*** Begin section ***

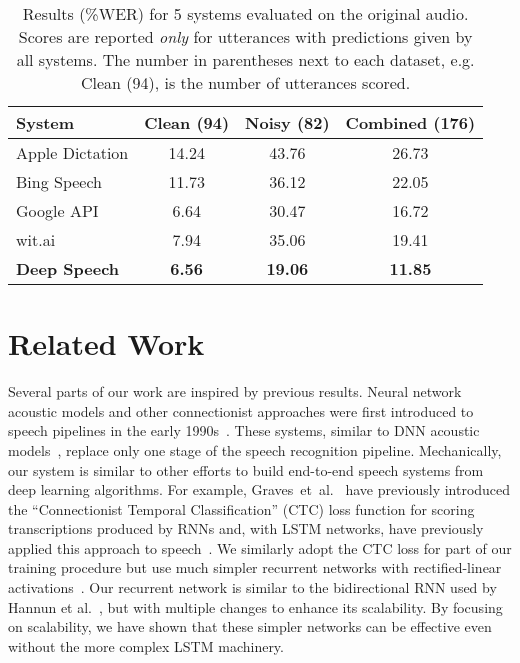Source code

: \documentclass{article}
\begin{document}
\begin{table}[ht!]
\centering
\begin{tabular}{l  c  c  c}
\toprule
System      &  Clean (94) &  Noisy (82) & Combined (176) \\
\midrule
Apple Dictation  & 14.24   & 43.76  & 26.73 \\
Bing Speech      &  11.73     &   36.12   &  22.05   \\
Google API       &  6.64   & 30.47  & 16.72 \\
wit.ai           &  7.94   & 35.06  & 19.41 \\
{\bf Deep Speech}       &  {\bf 6.56}   & {\bf 19.06}  & {\bf 11.85} \\
\bottomrule
\end{tabular}
\caption{Results (\%WER) for 5 systems evaluated on the original audio. Scores are reported {\it only} for utterances with predictions given by all systems. The number in parentheses next to each dataset, e.g. Clean (94), is the number of utterances scored.}
\label{table:originalaudio}
\end{table}


\section{Related Work}
\label{section:related}

Several parts of our work are inspired by previous results. Neural network
acoustic models and other connectionist approaches were first introduced to
speech pipelines in the early 1990s~\cite{Bourlard93, Renals1994, Ellis1999}.
These systems, similar to DNN acoustic
models~\cite{Mohamed2011,Hinton2012,Dahl2011a}, replace only one stage of the
speech recognition pipeline.  Mechanically, our system is similar to other
efforts to build end-to-end speech systems from deep learning algorithms.  For
example, Graves~et~al.~\cite{Graves2006} have previously introduced the
``Connectionist Temporal Classification'' (CTC) loss function for scoring
transcriptions produced by RNNs and, with LSTM networks, have previously
applied this approach to speech~\cite{Graves2014}.  We similarly adopt the CTC
loss for part of our training procedure but use much simpler recurrent networks
with rectified-linear
activations~\cite{glorot2011deep,Maas2013,nair2010relurbm}.   Our recurrent
network is similar to the bidirectional RNN used by Hannun et
al.~\cite{hannun2014firstpass}, but with multiple changes to enhance its
scalability. By focusing on scalability, we have shown that these simpler
networks can be effective even without the more complex LSTM machinery.
\end{document}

*** End section ***

(YOUR GOAL)
Each line of the material is to be output exactly. Images are not part of the expected output.

(SOLVED PROBLEM)
Source code

: \documentclass{article}
\begin{document}
\begin{table}[ht!]
\centering
\begin{tabular}{l  c  c  c}
\toprule
System      &  Clean (94) &  Noisy (82) & Combined (176) \\
\midrule
Apple Dictation  & 14.24   & 43.76  & 26.73 \\
Bing Speech      &  11.73     &   36.12   &  22.05   \\
Google API       &  6.64   & 30.47  & 16.72 \\
wit.ai           &  7.94   & 35.06  & 19.41 \\
{\bf Deep Speech}       &  {\bf 6.56}   & {\bf 19.06}  & {\bf 11.85} \\
\bottomrule
\end{tabular}
\caption{Results (\%WER) for 5 systems evaluated on the original audio. Scores are reported {\it only} for utterances with predictions given by all systems. The number in parentheses next to each dataset, e.g. Clean (94), is the number of utterances scored.}
\label{table:originalaudio}
\end{table}


\section{Related Work}
\label{section:related}

Several parts of our work are inspired by previous results. Neural network
acoustic models and other connectionist approaches were first introduced to
speech pipelines in the early 1990s~\cite{Bourlard93, Renals1994, Ellis1999}.
These systems, similar to DNN acoustic
models~\cite{Mohamed2011,Hinton2012,Dahl2011a}, replace only one stage of the
speech recognition pipeline.  Mechanically, our system is similar to other
efforts to build end-to-end speech systems from deep learning algorithms.  For
example, Graves~et~al.~\cite{Graves2006} have previously introduced the
``Connectionist Temporal Classification'' (CTC) loss function for scoring
transcriptions produced by RNNs and, with LSTM networks, have previously
applied this approach to speech~\cite{Graves2014}.  We similarly adopt the CTC
loss for part of our training procedure but use much simpler recurrent networks
with rectified-linear
activations~\cite{glorot2011deep,Maas2013,nair2010relurbm}.   Our recurrent
network is similar to the bidirectional RNN used by Hannun et
al.~\cite{hannun2014firstpass}, but with multiple changes to enhance its
scalability. By focusing on scalability, we have shown that these simpler
networks can be effective even without the more complex LSTM machinery.
\end{document}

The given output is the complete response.